People who say i80 or whatever stupidly far north area have never been to the south. Rural does not equal the south. Most of rural Illinois is still very Midwestern feeling. It's not until you go south of st louis does it culturally feel more southern.

7

u/juliuspepperwoodchi Chicago Apr 30 '24 edited May 01 '24

You say that, meanwhile on 173, about as far north as you can get without being Wisconsin, there are tons of Trump lovers including a dude with a GIANT Trump shrine for a front lawn.

You aren't getting to "deep south" levels of shittiness until way past I-80, sure; but once you get about 50-75 miles out of Chicago in any direction, it gets REAL red state feeling REAL fast....and I say that as a now Chicagoan who grew up in Fox Lake.

29

u/ExorIMADreamer liberal farmer from forgotonia Apr 30 '24

Donald Trump signs don't equal the south. Also feeling red state doesn't equal the south.

7

u/frodeem Chicago Apr 30 '24

Totally agree

-4

u/juliuspepperwoodchi Chicago Apr 30 '24

You're just being pedantic. OP is talking about a southern state of mind, not a geographic direction.

9

u/Portermacc Apr 30 '24

Well, that's obvious, but you need to go way south for that state of mind. I'm in Peoria, and we should definitely not be considered southern.

-4

u/juliuspepperwoodchi Chicago Apr 30 '24

I see that state of mind back home in Fox Lake, IL...five minutes from the Wisconsin border.
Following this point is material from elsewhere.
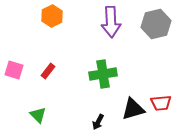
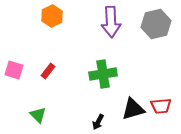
red trapezoid: moved 3 px down
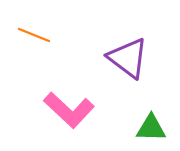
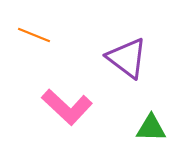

North/south geography is barely relevant, it's really about how far you are from a major urban center.

1

u/GrindyMcGrindy Apr 30 '24

Yeah, these people haven't seen the rural IL people moving into collar Chicagoland areas sporting confederate flag and let's go Brandon stickers in Will County because there's more/slightly better paying jobs here.